By Reuters - Mar 06,2018 - Last updated at Mar 06,2018

LONDON - Oil rose on Tuesday, paring earlier losses after South Korea said it would hold a summit with North Korea for the first time in more than a decade, which investors took as a cue to sell the U.S. dollar and buy risk-sensitive assets such as commodities.

The prospect of OPEC and other producers, including Russia, maintaining crude output cuts in the face of a boom in U.S. shale production has helped to push oil back above $65 a barrel this week.

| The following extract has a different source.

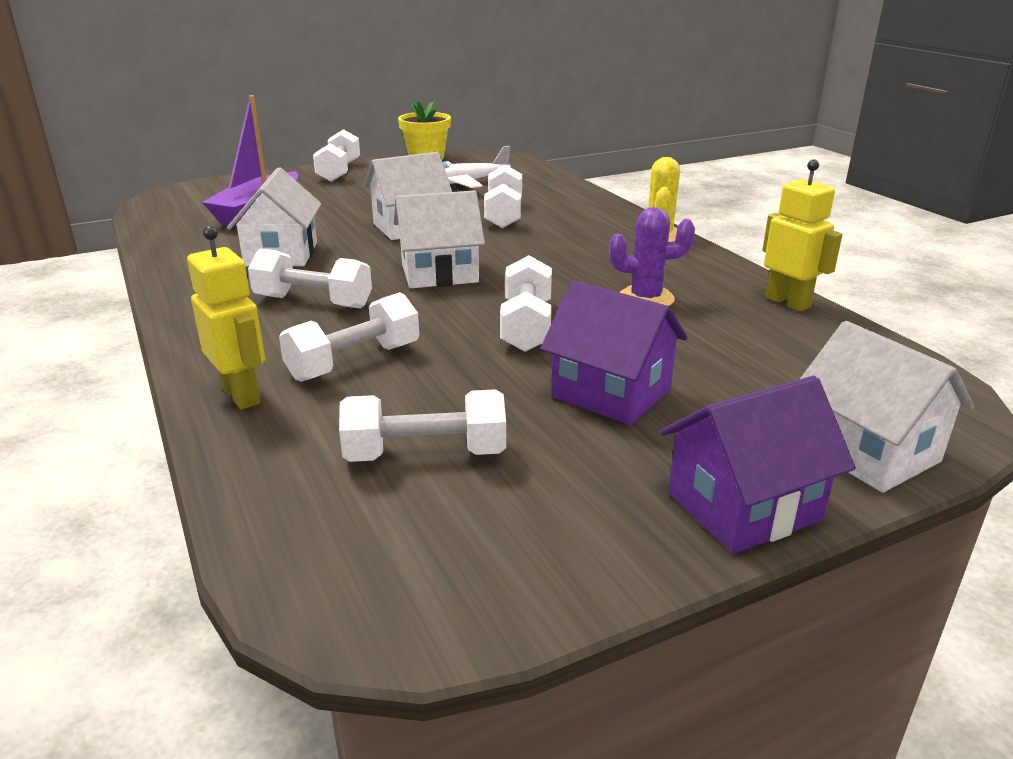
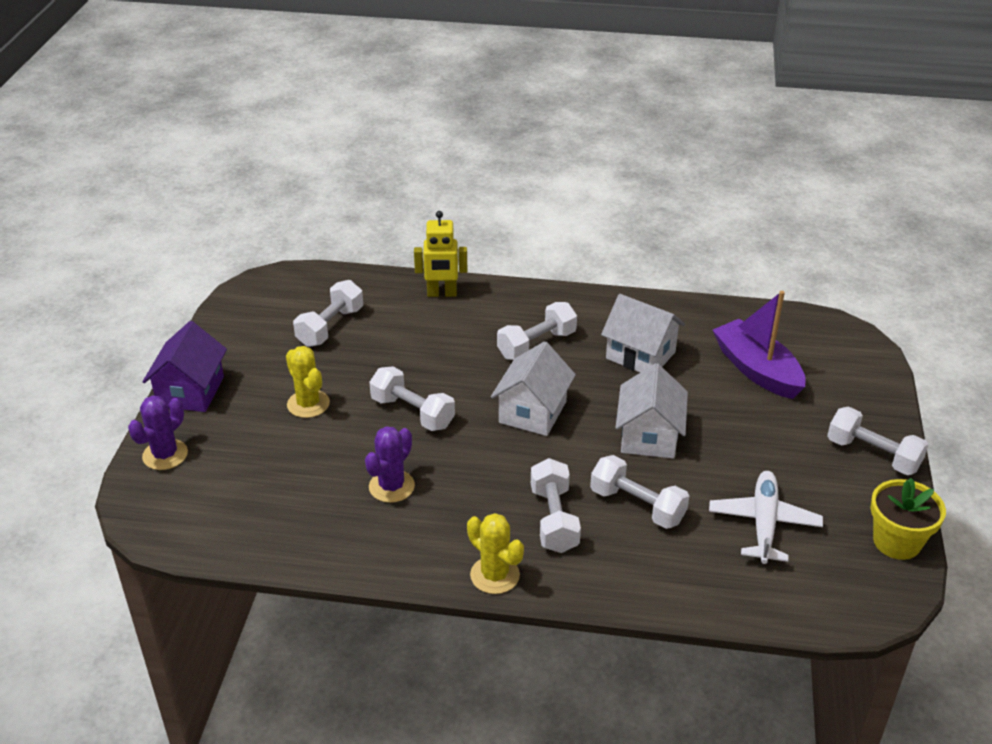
camera: 125 degrees right, 10 degrees up
(354, 362) = (439, 335): white dumbbell -> white dumbbell (554, 519)
(611, 393) = (308, 404): purple house -> yellow cactus
(787, 302) = (309, 554): yellow robot -> none
(867, 451) = (165, 455): white house -> purple cactus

Brent crude futures LCOc1 were up 12 cents on the day at $65.66 a barrel by 1504 GMT, having risen from a session low of $65.30, while U.S. West Texas Intermediate futures CLc1 were up 3 cents at $62.60, off an earlier high of $63.28 a barrel.

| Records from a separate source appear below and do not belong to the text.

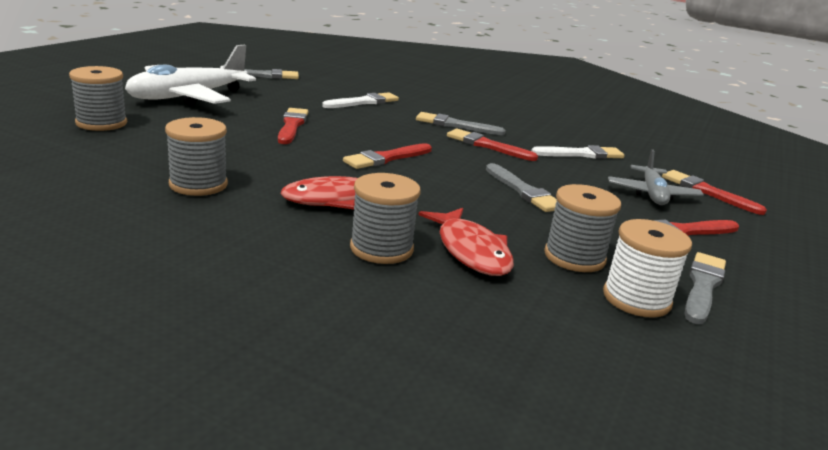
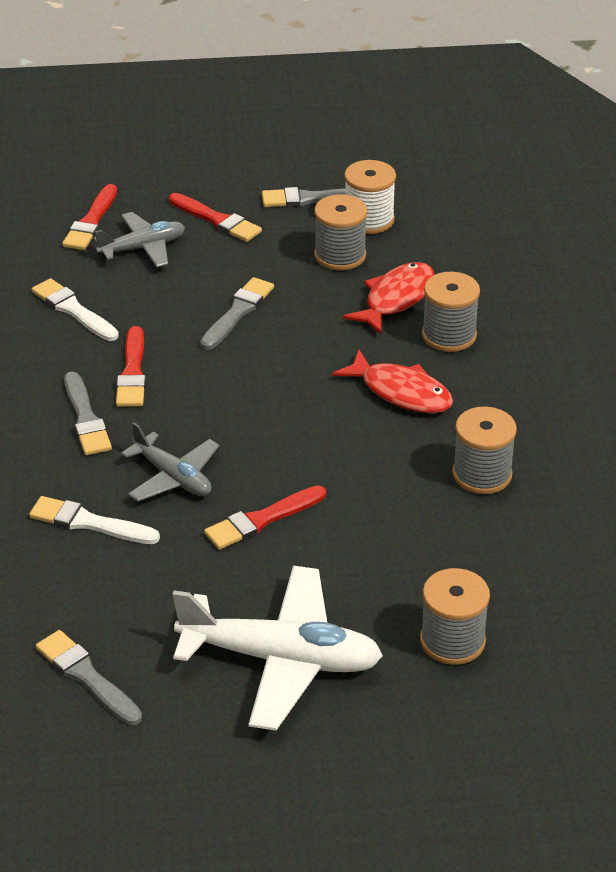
camera: 120 degrees left, 15 degrees up
(367, 123) = (173, 477): none -> grey plane
(386, 158) = (267, 414): red brush -> none

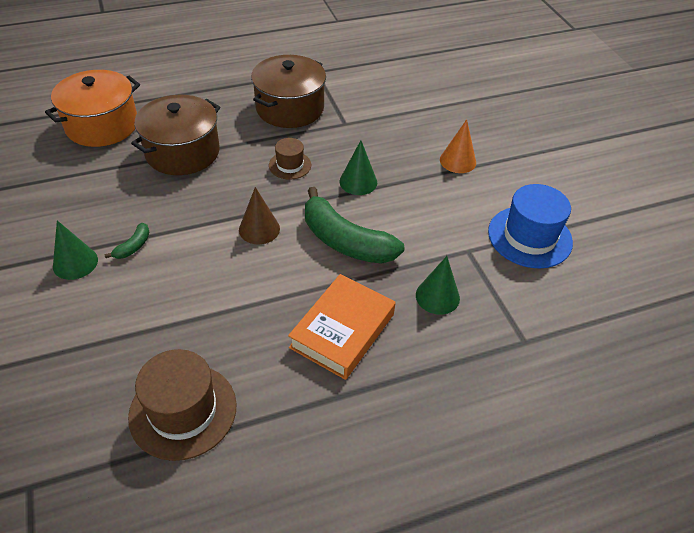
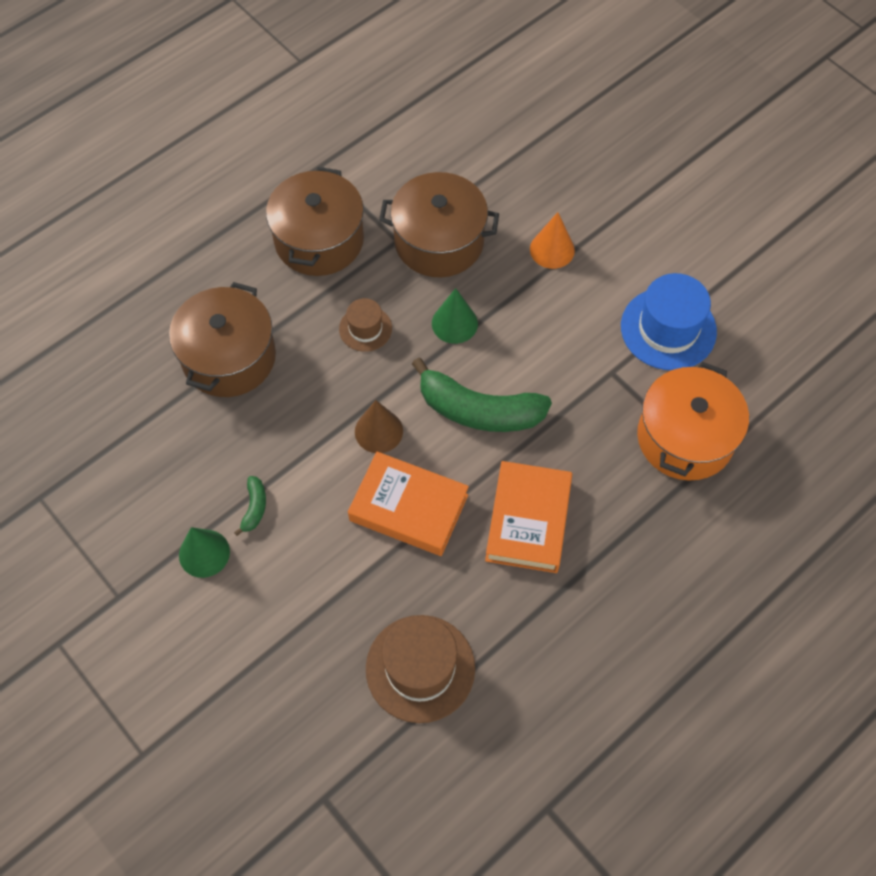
camera: 20 degrees left, 15 degrees up
(102, 125) = (104, 354): orange pot -> orange pot (685, 437)
(249, 287) = (408, 508): none -> orange book
(374, 132) = (439, 241): none -> brown pot
(437, 296) = (604, 442): green cone -> none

The dollar fell to its lowest in more than a week against a basket of currencies after a senior delegation from South Korea returned from a visit to the north, which said there was no need to keep its nuclear program as long as there was no military threat against it and the safety of its regime was secured.

“The comments on North Korea denuclearization have caught the market a bit off-guard and so the dollar has weakened and commodities have received a boost,” said Saxo Bank senior manager Ole Hansen.

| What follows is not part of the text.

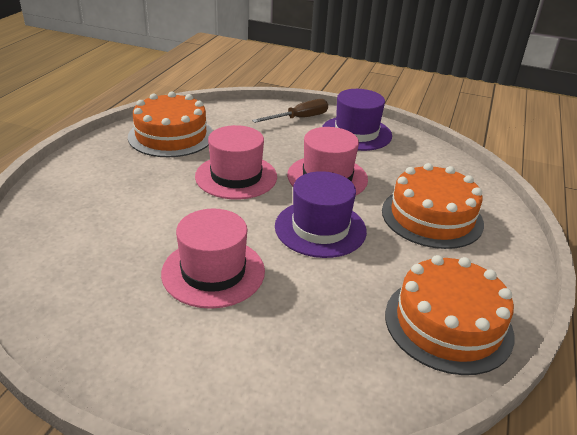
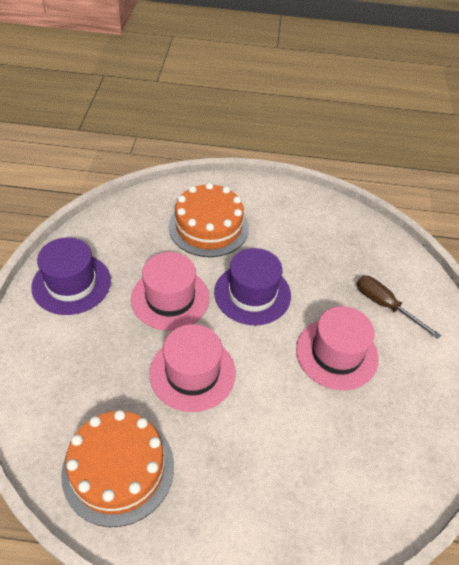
camera: 105 degrees left, 15 degrees up
(299, 118) = (43, 340): brown screwdriver -> brown screwdriver (385, 305)
(448, 324) = (322, 221): orange cake -> none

“Oil seems to be more driven by outside macro forces than what is happening within the sector.”

The price had eased closer to $65 in earlier trading, pressured by the International Energy Agency’s (IEA) warning on Monday that U.S. oil output is set to surge over the coming five years.

U.S. crude production has risen to more than 10 million barrels per day (bpd), overtaking top exporter Saudi Arabia. Output hit a record 10.057 million bpd in November, according to the U.S. Department of Energy.

“If the production growth in Brazil, Canada and Norway is factored into the equation, these four countries will even exceed demand growth,” Commerzbank analysts said in a note.

“According to the IEA, the call on OPEC is therefore set to decline to 31.8 million barrels per day in 2019, thereby falling below OPEC’s current production level. It is thus an illusion for OPEC to think about abandoning the agreement to cut production.”

Weekly U.S. crude inventory data is expected to show a second consecutive weekly rise in the week to March 2, according to a Reuters poll.

The American Petroleum Institute (API) will release its weekly inventory data at 4.30 p.m. EST (2130 GMT) on Tuesday, and the U.S. Energy Department’s Energy Information Administration (EIA) reports its data at 10.30 a.m. EST (1530 GMT) on Wednesday.